The next time a user authenticates, the OAth Push journey will be executed:
- authenticate using username/ password
- register device
- confirm verification code
- signed in
**Note:** The user will be asked to download the ForgeRock Authenticator app for that.
## A few other notes
If you wonder what docker images have been built throughout this setup, run this command:
- `docker images | grep webinar`
If the build process fails, due to missing resources or space limitations, try these:
- `docker rmi $(docker images -f "dangling=true" -q)`
- `docker builder prune`
If you want to connect into a running image, use this:
- `docker exec -it {container_name} bash`
- **{container_name}** -- see **docker-compose.yml**
To view log files in OpenAM:
- `docker exec -it openamwebinarlocal bash` // the prompt is now within the running container
- `cd /forgerock/am_config/var/debug`
- `ls -la` // several log files are listed
To view log files in PingFederate:
- `docker exec -it pfwebinarlocal bash` // the prompt is now within the running container
- `cd /opt/pingfederate/log`
- `ls -la` // several log files are listed
When done with the evaluation of this setup, it could be useful to remove the images as they are large in size:
- `docker rmi $(docker images --filter=reference="webinar/*" -q)`
- any image tagged as **webinar/** will be deleted
## Links
- Download PingFederate:
- [https://www.pingidentity.com/en/resources/downloads/pingfederate.html](https://www.pingidentity.com/en/resources/downloads/pingfederate.html)

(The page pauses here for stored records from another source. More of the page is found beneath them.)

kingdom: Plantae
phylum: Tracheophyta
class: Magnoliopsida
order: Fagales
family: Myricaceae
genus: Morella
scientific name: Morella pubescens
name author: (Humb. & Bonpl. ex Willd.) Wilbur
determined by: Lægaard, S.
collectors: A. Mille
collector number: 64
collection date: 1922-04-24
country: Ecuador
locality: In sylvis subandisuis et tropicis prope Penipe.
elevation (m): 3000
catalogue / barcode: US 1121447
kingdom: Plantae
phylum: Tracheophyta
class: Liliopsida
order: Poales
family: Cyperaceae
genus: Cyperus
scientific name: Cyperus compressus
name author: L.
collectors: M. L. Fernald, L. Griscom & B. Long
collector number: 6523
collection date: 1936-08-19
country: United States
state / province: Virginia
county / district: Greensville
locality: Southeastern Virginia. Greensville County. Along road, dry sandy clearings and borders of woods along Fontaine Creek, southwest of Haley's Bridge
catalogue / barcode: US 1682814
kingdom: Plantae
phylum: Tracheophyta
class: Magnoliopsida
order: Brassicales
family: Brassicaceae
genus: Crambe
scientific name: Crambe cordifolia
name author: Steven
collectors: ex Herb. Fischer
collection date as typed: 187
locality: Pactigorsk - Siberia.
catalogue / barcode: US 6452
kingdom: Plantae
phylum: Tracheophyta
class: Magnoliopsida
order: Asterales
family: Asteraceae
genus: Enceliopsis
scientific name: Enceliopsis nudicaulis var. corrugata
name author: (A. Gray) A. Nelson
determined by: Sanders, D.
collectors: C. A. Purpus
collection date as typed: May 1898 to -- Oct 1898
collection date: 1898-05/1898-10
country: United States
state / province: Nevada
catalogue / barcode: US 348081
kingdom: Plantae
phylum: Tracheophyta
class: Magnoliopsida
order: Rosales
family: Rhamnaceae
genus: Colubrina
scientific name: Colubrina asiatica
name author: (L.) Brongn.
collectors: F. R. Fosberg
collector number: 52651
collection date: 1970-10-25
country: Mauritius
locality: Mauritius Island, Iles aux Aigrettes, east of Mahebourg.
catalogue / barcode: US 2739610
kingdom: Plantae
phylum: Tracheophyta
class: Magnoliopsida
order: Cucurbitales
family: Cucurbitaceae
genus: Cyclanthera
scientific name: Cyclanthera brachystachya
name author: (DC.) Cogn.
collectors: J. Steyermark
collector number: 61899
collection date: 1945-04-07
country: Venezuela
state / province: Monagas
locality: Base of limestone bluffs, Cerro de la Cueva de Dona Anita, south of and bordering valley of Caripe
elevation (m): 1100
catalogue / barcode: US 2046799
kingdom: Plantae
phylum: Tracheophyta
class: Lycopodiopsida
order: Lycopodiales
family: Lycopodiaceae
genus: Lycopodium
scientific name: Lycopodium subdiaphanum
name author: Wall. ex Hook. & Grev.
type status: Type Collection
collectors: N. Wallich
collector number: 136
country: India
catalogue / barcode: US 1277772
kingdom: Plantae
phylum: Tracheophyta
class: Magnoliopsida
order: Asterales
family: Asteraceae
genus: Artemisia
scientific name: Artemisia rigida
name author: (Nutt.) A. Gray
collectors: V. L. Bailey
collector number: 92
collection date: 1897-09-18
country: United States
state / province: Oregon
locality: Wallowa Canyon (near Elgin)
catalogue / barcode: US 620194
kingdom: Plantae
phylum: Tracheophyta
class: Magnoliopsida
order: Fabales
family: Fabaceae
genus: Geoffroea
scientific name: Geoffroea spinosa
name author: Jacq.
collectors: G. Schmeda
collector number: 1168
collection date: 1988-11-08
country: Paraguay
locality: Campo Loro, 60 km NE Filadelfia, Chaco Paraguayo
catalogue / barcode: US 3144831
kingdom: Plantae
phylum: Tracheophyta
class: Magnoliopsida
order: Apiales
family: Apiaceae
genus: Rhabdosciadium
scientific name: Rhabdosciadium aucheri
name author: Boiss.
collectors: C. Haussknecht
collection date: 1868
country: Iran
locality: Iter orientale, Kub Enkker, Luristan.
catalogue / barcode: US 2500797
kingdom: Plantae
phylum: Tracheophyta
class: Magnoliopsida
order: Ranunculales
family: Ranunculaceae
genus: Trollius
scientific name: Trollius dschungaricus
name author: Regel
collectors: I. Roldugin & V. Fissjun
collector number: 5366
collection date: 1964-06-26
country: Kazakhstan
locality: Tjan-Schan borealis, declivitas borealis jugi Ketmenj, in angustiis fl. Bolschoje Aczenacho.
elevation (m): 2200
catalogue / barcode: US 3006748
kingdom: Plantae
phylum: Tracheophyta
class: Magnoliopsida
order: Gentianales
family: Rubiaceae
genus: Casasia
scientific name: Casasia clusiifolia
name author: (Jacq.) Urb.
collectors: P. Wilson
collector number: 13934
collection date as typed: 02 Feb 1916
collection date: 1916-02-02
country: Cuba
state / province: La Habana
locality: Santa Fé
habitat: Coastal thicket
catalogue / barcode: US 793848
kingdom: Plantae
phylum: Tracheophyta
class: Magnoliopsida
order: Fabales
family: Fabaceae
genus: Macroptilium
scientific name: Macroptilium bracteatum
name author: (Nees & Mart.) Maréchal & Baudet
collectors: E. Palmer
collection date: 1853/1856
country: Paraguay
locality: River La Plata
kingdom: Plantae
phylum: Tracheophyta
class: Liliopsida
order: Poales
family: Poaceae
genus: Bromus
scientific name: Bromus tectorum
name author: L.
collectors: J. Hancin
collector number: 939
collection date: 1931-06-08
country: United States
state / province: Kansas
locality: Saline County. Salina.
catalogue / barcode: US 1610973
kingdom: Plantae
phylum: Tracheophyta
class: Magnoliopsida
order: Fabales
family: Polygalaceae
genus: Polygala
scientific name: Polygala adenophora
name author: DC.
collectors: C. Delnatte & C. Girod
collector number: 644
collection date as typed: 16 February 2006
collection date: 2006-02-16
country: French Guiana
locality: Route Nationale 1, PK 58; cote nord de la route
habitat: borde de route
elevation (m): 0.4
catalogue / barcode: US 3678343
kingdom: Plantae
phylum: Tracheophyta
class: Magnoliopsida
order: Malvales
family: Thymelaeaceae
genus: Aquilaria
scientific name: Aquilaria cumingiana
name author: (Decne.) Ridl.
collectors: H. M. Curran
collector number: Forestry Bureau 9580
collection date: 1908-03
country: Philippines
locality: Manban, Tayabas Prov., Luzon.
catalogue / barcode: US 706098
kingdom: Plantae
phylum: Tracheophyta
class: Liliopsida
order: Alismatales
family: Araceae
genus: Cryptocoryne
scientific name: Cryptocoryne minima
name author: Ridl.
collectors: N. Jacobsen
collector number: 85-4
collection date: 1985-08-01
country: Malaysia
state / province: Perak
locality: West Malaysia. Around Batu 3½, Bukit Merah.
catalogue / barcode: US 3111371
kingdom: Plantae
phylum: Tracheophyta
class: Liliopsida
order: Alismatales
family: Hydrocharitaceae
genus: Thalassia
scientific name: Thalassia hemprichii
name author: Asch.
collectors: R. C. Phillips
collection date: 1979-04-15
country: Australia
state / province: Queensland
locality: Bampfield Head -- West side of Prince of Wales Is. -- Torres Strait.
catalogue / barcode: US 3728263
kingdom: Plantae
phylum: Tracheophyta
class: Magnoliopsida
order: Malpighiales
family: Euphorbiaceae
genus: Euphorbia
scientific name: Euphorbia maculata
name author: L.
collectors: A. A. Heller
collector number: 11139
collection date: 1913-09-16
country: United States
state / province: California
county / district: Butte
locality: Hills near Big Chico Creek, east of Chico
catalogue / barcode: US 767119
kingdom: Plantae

- the PingAM integration kit is already part of this setup, no need to download it separately
- Download PingAM:
- [https://backstage.forgerock.com/downloads/browse/am/featured](https://backstage.forgerock.com/downloads/browse/am/featured)
- Download PingDirectory:
- [https://www.pingidentity.com/en/resources/downloads/pingdirectory-downloads/previous-releases.html](https://www.pingidentity.com/en/resources/downloads/pingdirectory-downloads/previous-releases.html)
- PingFederate Swagger-UI:
- [https://pf.webinar.local:9999/pf-admin-api/api-docs/#/](https://pf.webinar.local:9999/pf-admin-api/api-docs/#/)
- PingAM Swagger-UI:
- [https://openam.webinar.local:8449/openam/ui-admin/#api/explorer/](https://openam.webinar.local:8449/openam/ui-admin/#api/explorer/)
- Frodo, a management tool for PingAM:
- [https://github.com/rockcarver/frodo-cli?tab=readme-ov-file#quick-start](https://github.com/rockcarver/frodo-cli?tab=readme-ov-file#quick-start)
- Create a WebAuthN tree in PingAM
- [https://backstage.forgerock.com/docs/am/7.4/authentication-guide/authn-mfa-webauthn.html](https://backstage.forgerock.com/docs/am/7.4/authentication-guide/authn-mfa-webauthn.html)
- Learn more about setting up a push notification service leveraging AWS SNS:
- [https://backstage.forgerock.com/docs/am/7.4/authentication-guide/authn-mfa-trees-push.html](https://backstage.forgerock.com/docs/am/7.4/authentication-guide/authn-mfa-trees-push.html)
- Manage directory schemas with LDIF:
- [https://backstage.forgerock.com/docs/am/7.4/install-guide/supported-ldifs.html](https://backstage.forgerock.com/docs/am/7.4/install-guide/supported-ldifs.html)
- PingIdentity on YouTube:
- [@PingIdentityTV](https://www.youtube.com/@PingIdentityTV/videos)
- Webinar: This setup was used during a webinar and can be found here:
- [https://www.pingidentity.com/en/company/upcoming-events/webinars/details/commId/620098.html](https://www.pingidentity.com/en/company/upcoming-events/webinars/details/commId/620098.html)
# DISCLAIMER
This is not a production environment and is meant for educational purposes only.
It does not come with any kind of warranty, it is provided as is, it was not reviewed for potential performance or security weaknesses.
Logs are verbose to provide insight into the configuration and may include secrets used during this demo.
Use this project to evaluate this setup. Modify it as much or as little as you like.
Report any issues here in GitHub, PingIdentities support team cannot provide assistance of any kind.
This code is to be used exclusively in connection with Ping Identity Corporation software or services. Ping Identity Corporation only offers such software or services to legal entities who have entered into a binding license agreement with Ping Identity Corporation.
# License
This is licensed under the Apache License 2.0.